## PASSAGE SHOWN
=== Section Start ===

Conservative Treatment With Vacuum Bell:
Vacuum bell is a conservative, special treatment for correcting pectus excavatum. It was discovered 10 years ago, as an alternative option to the surgical treatment. The vacuum bell, with the help of hand pump, creates a vacuum at the anterior chest wall. There are different sizes of vacuum bell available, depending on the patient’s age and size. This device can be used at home, twice a week and several hours per day. When the vacuum is created, the sternum is lifted together with the ribs and stays in that position for some time. The long-lasting results from this treatment are showing remarkable effects and success. For now, there aren’t any side effects noticed. You can buy vacuum bell trough our website.
What Are the Benefits Of Surgery:
Most of the people that have decided to undergo surgery are happy and satisfied with the obtained result. The best results are gained if the surgery is made during the young ages of the patient when the bones and the cartilages are still growing and developing, but this doesn’t mean that the adults don’t have benefits from this surgery too.

=== Section End ===

## TASKS AND EXERCISES
(1) In the pectus excavatum passage, rewrite the paragraph beginning "Most of the people that have decided to undergo surgery" more briefly, keeping its main facts.
(2) Duplicate a section of the pectus excavatum passage word for word. Begin at the words "Conservative Treatment With" and stop after "trough our website.".
(3) List every part of the body that the pectus excavatum passage names.

## DATASET EXCERPTS
=== Section Start ===

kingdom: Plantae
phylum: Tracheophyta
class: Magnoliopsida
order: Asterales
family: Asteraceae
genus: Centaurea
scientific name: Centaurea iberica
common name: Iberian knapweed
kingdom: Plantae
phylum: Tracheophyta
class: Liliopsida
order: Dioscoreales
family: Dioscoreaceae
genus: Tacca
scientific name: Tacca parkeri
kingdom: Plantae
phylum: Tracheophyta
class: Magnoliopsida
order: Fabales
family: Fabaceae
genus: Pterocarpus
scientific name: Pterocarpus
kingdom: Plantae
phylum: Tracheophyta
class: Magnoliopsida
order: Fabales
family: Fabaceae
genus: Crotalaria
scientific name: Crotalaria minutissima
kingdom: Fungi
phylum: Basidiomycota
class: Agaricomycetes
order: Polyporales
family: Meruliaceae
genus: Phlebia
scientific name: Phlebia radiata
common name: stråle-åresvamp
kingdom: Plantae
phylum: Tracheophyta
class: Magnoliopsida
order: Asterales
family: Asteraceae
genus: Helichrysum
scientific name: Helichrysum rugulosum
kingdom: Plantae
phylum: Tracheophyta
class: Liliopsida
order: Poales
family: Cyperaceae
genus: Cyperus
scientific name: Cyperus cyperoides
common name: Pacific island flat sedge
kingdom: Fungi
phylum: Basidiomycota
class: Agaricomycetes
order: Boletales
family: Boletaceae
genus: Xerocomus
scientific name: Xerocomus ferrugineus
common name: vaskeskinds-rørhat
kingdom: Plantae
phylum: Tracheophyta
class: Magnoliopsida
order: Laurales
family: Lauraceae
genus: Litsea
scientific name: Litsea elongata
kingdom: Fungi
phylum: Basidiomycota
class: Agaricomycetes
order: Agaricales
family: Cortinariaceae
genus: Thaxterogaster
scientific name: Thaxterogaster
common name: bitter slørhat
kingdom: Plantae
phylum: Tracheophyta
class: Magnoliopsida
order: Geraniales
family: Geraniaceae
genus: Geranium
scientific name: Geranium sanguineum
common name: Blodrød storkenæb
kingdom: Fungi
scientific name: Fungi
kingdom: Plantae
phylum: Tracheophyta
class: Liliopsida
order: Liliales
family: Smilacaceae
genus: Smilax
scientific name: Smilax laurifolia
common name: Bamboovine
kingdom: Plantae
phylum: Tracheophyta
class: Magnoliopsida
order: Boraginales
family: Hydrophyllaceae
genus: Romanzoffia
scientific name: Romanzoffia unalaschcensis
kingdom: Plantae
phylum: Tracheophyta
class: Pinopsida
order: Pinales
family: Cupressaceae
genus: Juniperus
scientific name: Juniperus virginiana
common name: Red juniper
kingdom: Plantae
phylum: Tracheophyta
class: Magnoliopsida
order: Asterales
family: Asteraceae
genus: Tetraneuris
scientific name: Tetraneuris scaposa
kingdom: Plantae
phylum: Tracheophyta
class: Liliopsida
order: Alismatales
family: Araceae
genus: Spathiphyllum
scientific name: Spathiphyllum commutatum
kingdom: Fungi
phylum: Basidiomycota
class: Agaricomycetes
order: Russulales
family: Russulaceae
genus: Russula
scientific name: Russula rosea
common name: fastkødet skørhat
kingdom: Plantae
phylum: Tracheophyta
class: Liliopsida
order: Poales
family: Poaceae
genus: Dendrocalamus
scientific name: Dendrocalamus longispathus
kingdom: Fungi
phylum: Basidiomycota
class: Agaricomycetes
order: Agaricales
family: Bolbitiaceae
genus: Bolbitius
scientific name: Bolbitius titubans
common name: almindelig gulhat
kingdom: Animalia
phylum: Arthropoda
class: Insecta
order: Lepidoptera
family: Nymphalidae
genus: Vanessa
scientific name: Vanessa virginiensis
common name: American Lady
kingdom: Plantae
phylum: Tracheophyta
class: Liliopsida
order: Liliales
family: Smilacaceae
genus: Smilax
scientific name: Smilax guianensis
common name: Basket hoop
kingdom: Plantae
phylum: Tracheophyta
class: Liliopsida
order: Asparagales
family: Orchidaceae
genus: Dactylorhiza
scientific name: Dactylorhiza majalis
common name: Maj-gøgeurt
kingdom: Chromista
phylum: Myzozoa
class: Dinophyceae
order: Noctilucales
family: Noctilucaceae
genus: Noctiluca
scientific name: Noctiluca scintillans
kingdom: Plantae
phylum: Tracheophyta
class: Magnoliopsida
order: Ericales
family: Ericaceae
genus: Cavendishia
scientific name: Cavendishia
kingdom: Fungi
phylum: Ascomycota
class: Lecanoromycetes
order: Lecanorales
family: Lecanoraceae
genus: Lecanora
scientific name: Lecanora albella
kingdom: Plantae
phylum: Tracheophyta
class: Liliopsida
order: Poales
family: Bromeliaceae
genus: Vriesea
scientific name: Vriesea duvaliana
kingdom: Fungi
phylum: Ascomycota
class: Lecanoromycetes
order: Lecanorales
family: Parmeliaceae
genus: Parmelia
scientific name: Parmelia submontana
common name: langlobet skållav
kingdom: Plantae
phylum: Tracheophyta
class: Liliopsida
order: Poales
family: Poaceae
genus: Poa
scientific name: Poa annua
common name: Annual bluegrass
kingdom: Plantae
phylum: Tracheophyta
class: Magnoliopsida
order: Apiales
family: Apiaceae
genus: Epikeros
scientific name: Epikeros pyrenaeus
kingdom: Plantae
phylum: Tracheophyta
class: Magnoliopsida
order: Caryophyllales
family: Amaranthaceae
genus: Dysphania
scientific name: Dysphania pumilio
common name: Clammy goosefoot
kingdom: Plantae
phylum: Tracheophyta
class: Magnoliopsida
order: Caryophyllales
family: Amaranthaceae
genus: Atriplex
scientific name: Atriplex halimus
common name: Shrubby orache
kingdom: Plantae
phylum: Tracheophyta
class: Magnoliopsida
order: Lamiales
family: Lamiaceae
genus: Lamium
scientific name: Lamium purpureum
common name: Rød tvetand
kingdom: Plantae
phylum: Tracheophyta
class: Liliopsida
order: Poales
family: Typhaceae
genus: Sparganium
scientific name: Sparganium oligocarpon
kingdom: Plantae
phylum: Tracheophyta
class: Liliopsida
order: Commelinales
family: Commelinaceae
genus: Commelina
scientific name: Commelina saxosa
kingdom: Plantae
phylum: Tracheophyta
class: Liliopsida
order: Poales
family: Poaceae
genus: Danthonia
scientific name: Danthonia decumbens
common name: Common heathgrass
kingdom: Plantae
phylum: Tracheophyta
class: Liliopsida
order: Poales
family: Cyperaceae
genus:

=== Section End ===

## ANSWERS GIVEN
(1) Most people who chose surgery are satisfied with the result. Results are best when it is done at a young age, while bones and cartilages are still growing, but adults benefit as well.

(2)
Conservative Treatment With Vacuum Bell:
Vacuum bell is a conservative, special treatment for correcting pectus excavatum. It was discovered 10 years ago, as an alternative option to the surgical treatment. The vacuum bell, with the help of hand pump, creates a vacuum at the anterior chest wall. There are different sizes of vacuum bell available, depending on the patient’s age and size. This device can be used at home, twice a week and several hours per day. When the vacuum is created, the sternum is lifted together with the ribs and stays in that position for some time. The long-lasting results from this treatment are showing remarkable effects and success. For now, there aren’t any side effects noticed. You can buy vacuum bell trough our website.

(3)
- anterior chest wall
- sternum
- ribs
- bones
- cartilages